DIRECTIVE: When you reach the line containing "Corruption dans le monde. Les pauvres" in the data below, reproduce it and every line that follows, exactly and without additions.

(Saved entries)
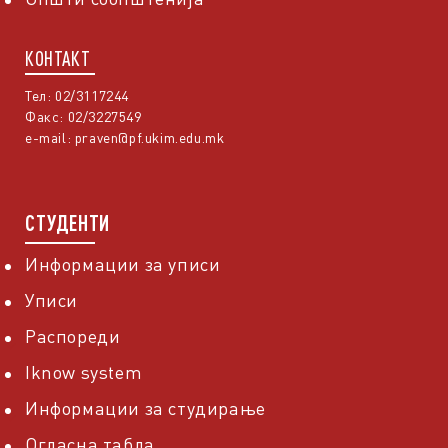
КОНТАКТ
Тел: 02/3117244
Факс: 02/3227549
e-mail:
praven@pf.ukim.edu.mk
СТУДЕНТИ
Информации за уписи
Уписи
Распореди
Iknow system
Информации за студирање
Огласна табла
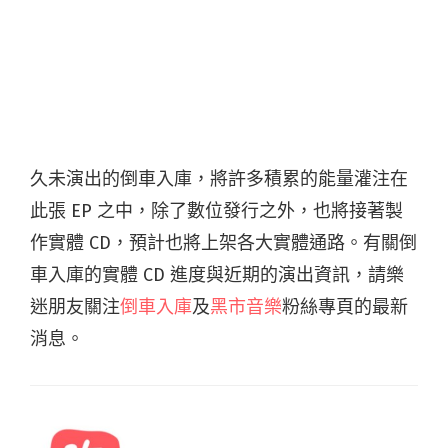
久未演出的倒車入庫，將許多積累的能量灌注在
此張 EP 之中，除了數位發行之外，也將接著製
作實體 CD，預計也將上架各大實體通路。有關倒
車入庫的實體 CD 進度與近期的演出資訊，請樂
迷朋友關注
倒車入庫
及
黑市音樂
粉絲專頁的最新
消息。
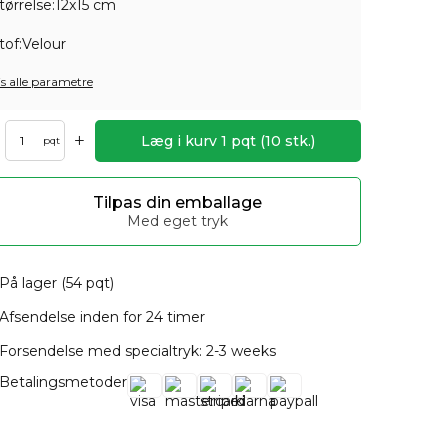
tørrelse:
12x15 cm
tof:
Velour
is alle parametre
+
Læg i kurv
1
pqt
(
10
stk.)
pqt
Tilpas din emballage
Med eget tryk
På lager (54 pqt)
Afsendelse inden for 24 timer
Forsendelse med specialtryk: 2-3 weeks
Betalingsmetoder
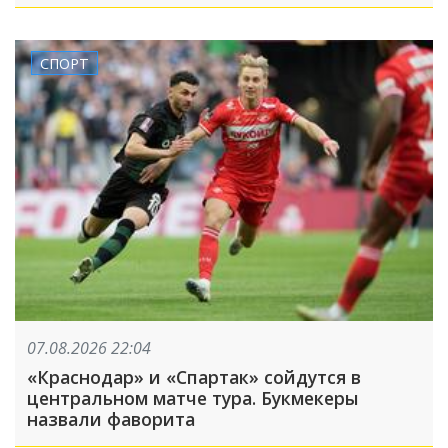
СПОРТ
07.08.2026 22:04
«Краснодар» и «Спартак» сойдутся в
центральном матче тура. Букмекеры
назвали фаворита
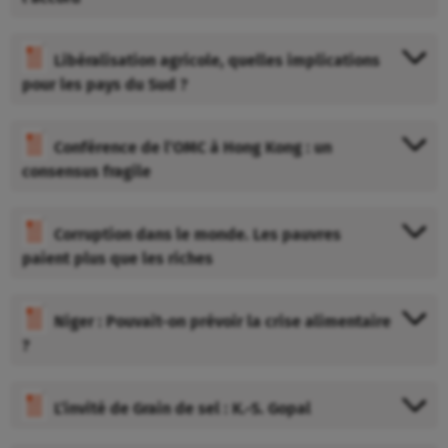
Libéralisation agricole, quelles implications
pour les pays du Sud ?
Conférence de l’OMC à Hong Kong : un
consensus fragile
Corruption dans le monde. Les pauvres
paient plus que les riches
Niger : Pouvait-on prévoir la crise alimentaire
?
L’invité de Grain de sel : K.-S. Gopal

YOUR RESPONSE:
Corruption dans le monde. Les pauvres
paient plus que les riches
Niger : Pouvait-on prévoir la crise alimentaire
?
L’invité de Grain de sel : K.-S. Gopal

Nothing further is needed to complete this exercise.